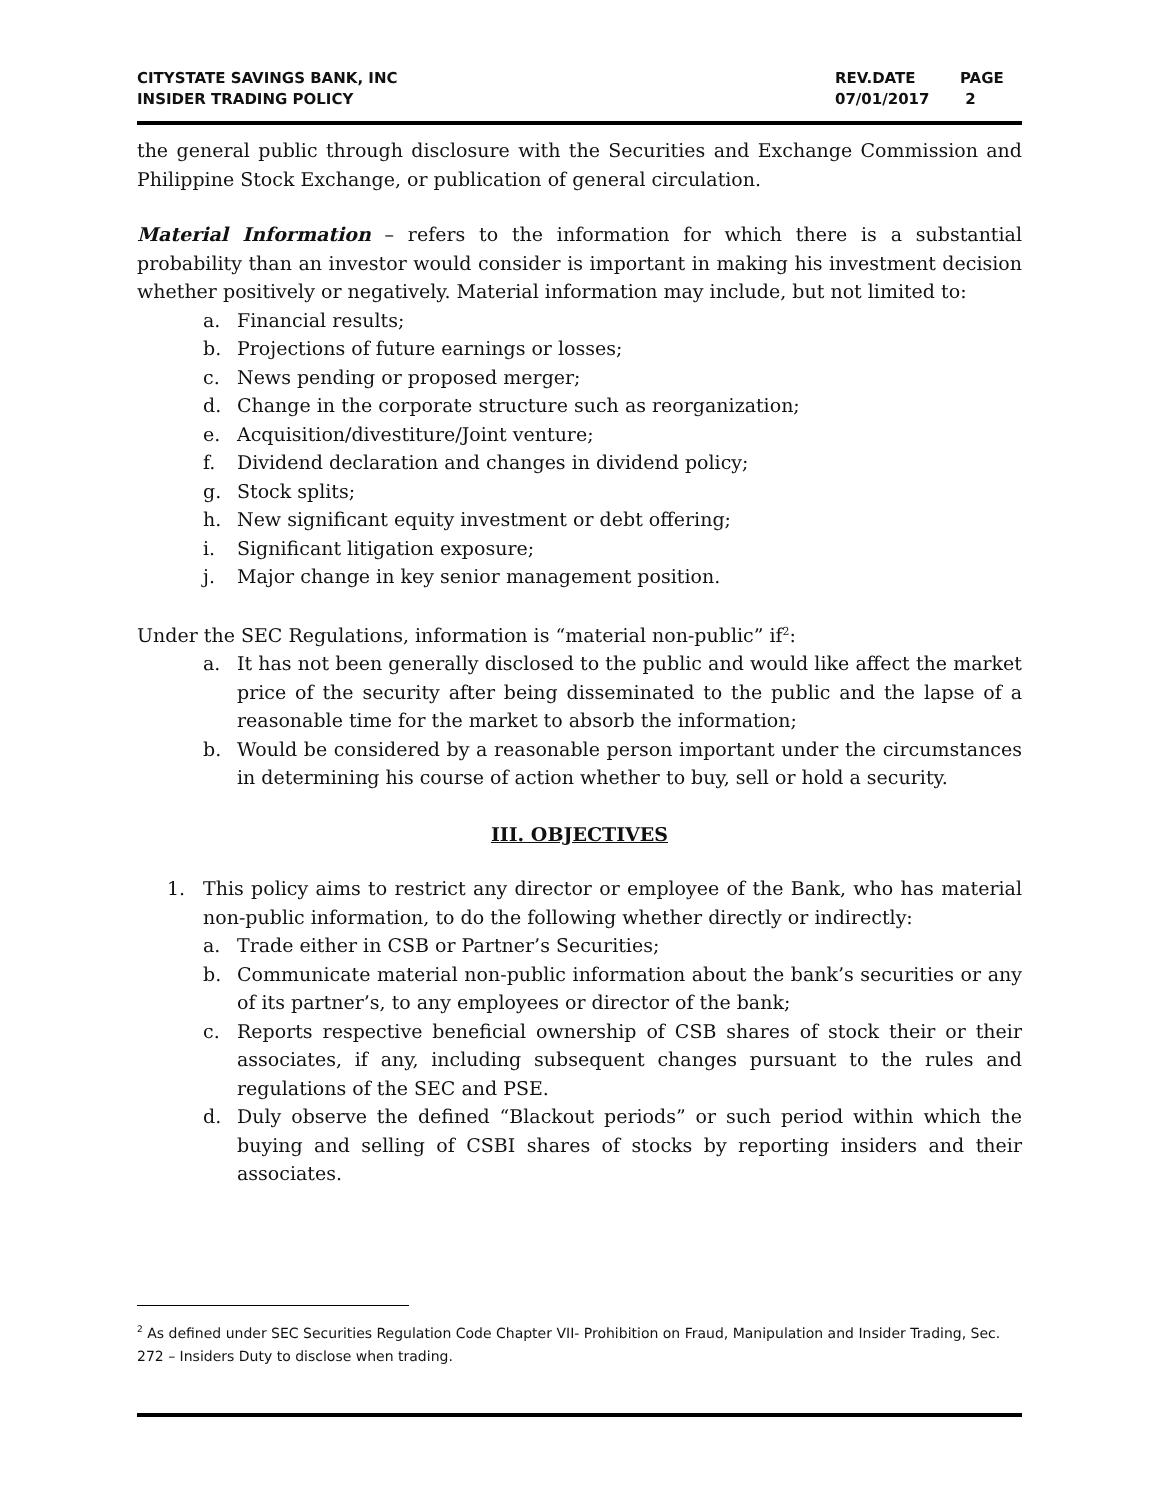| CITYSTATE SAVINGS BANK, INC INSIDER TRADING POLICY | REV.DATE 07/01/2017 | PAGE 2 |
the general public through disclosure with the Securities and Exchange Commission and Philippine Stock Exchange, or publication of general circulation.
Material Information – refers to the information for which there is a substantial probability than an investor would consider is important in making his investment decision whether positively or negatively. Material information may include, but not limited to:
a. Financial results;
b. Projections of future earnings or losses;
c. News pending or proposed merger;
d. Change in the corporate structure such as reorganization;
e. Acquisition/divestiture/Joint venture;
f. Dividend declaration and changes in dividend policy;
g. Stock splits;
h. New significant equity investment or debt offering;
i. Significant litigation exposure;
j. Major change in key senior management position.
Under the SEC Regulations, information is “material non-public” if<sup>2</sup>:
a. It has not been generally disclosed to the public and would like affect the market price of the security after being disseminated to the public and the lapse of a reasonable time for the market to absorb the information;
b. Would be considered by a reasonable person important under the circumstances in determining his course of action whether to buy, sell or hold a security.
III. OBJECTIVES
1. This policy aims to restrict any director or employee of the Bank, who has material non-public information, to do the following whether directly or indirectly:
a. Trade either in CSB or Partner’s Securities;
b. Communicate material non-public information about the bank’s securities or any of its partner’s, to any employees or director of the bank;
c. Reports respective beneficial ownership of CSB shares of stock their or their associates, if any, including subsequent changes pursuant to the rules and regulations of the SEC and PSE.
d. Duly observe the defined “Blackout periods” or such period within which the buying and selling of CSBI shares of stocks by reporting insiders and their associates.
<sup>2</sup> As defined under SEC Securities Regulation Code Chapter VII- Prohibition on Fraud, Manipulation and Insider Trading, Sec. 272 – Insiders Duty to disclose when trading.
----------
# Exercise directions
Every record above must be printed exactly, except for its images.

# Answer to this problem
| CITYSTATE SAVINGS BANK, INC INSIDER TRADING POLICY | REV.DATE 07/01/2017 | PAGE 2 |
the general public through disclosure with the Securities and Exchange Commission and Philippine Stock Exchange, or publication of general circulation.
Material Information – refers to the information for which there is a substantial probability than an investor would consider is important in making his investment decision whether positively or negatively. Material information may include, but not limited to:
a. Financial results;
b. Projections of future earnings or losses;
c. News pending or proposed merger;
d. Change in the corporate structure such as reorganization;
e. Acquisition/divestiture/Joint venture;
f. Dividend declaration and changes in dividend policy;
g. Stock splits;
h. New significant equity investment or debt offering;
i. Significant litigation exposure;
j. Major change in key senior management position.
Under the SEC Regulations, information is “material non-public” if<sup>2</sup>:
a. It has not been generally disclosed to the public and would like affect the market price of the security after being disseminated to the public and the lapse of a reasonable time for the market to absorb the information;
b. Would be considered by a reasonable person important under the circumstances in determining his course of action whether to buy, sell or hold a security.
III. OBJECTIVES
1. This policy aims to restrict any director or employee of the Bank, who has material non-public information, to do the following whether directly or indirectly:
a. Trade either in CSB or Partner’s Securities;
b. Communicate material non-public information about the bank’s securities or any of its partner’s, to any employees or director of the bank;
c. Reports respective beneficial ownership of CSB shares of stock their or their associates, if any, including subsequent changes pursuant to the rules and regulations of the SEC and PSE.
d. Duly observe the defined “Blackout periods” or such period within which the buying and selling of CSBI shares of stocks by reporting insiders and their associates.
<sup>2</sup> As defined under SEC Securities Regulation Code Chapter VII- Prohibition on Fraud, Manipulation and Insider Trading, Sec. 272 – Insiders Duty to disclose when trading.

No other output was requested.